Records for processing START

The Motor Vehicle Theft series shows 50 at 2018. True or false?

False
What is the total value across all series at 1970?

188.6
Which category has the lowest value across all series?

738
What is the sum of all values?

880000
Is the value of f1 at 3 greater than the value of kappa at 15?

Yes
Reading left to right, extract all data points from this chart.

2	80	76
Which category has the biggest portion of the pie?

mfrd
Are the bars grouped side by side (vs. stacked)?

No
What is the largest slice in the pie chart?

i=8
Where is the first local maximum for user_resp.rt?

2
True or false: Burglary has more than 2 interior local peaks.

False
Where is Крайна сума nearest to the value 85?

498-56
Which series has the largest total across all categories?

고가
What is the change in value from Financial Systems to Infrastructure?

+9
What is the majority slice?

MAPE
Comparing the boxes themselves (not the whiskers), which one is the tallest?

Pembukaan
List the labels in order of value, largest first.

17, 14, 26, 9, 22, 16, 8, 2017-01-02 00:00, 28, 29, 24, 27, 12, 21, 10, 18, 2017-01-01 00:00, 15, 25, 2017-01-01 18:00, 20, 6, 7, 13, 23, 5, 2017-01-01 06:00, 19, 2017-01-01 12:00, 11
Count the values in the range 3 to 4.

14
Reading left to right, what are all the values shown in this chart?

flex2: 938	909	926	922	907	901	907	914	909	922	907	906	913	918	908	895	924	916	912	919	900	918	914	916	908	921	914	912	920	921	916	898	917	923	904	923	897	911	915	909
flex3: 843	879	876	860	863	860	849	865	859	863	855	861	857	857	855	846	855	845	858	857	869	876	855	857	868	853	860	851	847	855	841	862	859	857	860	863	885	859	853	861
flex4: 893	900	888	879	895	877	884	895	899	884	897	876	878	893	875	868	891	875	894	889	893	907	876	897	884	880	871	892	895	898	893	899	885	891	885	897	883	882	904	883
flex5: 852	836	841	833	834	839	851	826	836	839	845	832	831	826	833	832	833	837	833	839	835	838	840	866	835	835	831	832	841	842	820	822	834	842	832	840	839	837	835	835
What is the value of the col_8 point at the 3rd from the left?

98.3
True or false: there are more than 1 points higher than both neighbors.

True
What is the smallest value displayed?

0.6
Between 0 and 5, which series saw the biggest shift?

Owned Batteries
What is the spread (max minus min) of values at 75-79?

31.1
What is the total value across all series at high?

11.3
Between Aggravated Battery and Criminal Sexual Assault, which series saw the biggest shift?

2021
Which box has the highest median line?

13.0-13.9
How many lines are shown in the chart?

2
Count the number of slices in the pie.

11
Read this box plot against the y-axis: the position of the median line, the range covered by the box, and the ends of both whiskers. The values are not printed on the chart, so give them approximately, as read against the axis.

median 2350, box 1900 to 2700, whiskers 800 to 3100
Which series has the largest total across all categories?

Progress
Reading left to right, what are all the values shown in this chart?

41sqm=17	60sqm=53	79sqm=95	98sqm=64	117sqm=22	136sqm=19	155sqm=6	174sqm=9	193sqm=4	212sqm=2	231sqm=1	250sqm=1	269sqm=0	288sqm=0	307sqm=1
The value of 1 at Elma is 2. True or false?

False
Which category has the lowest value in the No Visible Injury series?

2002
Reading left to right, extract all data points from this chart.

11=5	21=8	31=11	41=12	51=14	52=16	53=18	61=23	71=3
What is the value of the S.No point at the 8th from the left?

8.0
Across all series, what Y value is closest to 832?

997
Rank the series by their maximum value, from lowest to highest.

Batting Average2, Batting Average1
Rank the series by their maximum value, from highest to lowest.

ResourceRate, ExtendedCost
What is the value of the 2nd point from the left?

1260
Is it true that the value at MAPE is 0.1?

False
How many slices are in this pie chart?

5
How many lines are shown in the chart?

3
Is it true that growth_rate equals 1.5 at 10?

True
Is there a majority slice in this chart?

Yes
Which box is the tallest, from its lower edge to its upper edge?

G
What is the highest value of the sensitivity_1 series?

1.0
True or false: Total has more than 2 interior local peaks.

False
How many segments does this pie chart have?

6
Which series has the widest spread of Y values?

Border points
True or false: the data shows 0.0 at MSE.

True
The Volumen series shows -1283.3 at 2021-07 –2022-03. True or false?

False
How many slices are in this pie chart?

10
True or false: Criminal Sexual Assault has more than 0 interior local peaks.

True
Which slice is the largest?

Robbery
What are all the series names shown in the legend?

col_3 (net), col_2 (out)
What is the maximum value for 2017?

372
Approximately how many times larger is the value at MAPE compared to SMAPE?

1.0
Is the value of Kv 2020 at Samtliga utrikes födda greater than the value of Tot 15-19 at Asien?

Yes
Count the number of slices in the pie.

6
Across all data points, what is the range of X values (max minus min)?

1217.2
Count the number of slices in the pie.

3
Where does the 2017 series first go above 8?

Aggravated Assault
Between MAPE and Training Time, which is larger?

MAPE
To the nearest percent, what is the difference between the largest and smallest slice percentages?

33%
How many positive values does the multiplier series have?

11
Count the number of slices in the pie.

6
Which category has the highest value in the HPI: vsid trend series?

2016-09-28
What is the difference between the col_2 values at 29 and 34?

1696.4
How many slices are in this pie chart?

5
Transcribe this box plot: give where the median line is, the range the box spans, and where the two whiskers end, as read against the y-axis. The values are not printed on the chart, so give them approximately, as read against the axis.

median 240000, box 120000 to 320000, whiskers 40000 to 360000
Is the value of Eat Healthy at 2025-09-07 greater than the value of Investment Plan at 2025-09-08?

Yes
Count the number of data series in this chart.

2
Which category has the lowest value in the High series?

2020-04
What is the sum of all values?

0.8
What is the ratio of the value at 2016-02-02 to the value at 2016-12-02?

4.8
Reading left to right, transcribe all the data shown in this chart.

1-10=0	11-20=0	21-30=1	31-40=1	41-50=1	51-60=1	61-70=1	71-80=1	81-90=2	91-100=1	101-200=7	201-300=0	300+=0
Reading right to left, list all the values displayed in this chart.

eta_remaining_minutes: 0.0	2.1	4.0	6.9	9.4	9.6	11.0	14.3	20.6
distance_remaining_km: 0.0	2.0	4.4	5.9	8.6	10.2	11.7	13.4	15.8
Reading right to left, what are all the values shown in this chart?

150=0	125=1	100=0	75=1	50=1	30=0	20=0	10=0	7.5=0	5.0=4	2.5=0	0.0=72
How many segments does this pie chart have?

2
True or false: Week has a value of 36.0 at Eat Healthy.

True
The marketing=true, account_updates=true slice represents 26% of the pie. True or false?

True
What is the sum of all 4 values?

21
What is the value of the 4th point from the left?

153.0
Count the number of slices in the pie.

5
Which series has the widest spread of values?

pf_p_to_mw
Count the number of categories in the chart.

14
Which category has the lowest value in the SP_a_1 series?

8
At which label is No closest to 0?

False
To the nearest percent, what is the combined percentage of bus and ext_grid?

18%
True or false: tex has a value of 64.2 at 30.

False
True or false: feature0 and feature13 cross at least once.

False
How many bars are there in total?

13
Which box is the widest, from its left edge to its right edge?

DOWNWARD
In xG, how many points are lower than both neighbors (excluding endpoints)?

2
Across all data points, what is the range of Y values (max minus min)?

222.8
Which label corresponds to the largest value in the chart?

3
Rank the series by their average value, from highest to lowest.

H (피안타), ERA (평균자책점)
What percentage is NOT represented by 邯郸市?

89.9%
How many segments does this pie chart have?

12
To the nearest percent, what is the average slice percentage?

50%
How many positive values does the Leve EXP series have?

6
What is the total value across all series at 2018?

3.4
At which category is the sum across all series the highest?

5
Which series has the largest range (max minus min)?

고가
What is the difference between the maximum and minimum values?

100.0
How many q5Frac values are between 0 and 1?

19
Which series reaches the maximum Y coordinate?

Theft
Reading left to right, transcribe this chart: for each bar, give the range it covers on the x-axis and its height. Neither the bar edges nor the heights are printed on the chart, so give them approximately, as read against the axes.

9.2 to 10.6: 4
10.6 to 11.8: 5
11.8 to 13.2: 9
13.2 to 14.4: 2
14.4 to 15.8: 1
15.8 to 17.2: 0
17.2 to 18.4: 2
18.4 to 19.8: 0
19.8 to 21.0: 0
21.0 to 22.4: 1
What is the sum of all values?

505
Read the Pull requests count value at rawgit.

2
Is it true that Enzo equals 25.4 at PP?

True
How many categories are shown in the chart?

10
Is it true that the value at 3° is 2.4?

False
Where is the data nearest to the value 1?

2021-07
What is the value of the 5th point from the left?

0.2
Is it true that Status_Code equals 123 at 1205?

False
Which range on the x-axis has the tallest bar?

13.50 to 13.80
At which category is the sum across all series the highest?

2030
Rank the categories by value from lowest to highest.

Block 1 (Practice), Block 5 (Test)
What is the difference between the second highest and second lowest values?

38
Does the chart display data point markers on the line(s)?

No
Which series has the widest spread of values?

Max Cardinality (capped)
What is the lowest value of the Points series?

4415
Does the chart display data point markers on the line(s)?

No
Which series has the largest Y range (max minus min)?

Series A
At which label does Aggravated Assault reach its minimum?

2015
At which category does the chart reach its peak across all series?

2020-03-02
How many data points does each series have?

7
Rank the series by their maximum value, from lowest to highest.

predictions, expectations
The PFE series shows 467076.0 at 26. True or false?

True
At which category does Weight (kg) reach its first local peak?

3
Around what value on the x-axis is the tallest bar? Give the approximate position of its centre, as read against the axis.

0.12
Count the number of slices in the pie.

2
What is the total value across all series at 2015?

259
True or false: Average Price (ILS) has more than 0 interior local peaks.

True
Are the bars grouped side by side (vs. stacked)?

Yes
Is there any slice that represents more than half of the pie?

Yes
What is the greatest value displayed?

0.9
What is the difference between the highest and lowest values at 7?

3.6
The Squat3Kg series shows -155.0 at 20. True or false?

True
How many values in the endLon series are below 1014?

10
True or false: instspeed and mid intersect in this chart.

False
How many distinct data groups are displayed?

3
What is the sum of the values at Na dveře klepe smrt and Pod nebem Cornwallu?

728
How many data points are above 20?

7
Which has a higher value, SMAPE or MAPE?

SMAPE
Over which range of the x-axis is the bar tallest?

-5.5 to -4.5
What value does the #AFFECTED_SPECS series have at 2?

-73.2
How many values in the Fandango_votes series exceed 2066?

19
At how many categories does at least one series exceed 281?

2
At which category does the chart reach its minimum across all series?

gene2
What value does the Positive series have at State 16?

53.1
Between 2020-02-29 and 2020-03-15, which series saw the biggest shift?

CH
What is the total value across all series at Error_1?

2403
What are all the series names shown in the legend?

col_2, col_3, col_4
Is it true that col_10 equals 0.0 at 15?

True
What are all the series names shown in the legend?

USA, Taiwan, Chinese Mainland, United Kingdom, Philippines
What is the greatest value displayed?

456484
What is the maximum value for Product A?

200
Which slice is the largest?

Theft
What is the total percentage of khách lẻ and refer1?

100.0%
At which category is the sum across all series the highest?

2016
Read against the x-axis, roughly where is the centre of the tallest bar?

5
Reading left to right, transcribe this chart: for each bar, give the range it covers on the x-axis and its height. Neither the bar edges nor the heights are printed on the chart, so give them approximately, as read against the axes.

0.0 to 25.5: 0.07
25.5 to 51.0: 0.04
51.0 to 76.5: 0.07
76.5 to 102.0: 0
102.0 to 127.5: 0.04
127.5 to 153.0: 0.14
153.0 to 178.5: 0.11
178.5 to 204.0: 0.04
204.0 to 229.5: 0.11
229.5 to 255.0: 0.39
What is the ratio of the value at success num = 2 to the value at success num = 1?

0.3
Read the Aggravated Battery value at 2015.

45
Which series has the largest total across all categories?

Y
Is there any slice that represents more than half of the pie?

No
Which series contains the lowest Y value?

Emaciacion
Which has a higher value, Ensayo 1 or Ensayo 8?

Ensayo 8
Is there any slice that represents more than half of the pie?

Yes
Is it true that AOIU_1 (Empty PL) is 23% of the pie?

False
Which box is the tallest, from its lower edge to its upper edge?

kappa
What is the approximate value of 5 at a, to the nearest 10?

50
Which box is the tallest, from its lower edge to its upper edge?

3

Records for processing END

◆ What the task asks
Give the lines between the line containing "median 240000, box" and the line containing "Reading left to right, transcribe all", inclusive, as a JSON list of strings, one string per line, omitting blank lines.

◆ Response area
[
  "median 240000, box 120000 to 320000, whiskers 40000 to 360000",
  "Is the value of Eat Healthy at 2025-09-07 greater than the value of Investment Plan at 2025-09-08?",
  "Yes",
  "Count the number of data series in this chart.",
  "2",
  "Which category has the lowest value in the High series?",
  "2020-04",
  "What is the sum of all values?",
  "0.8",
  "What is the ratio of the value at 2016-02-02 to the value at 2016-12-02?",
  "4.8",
  "Reading left to right, transcribe all the data shown in this chart."
]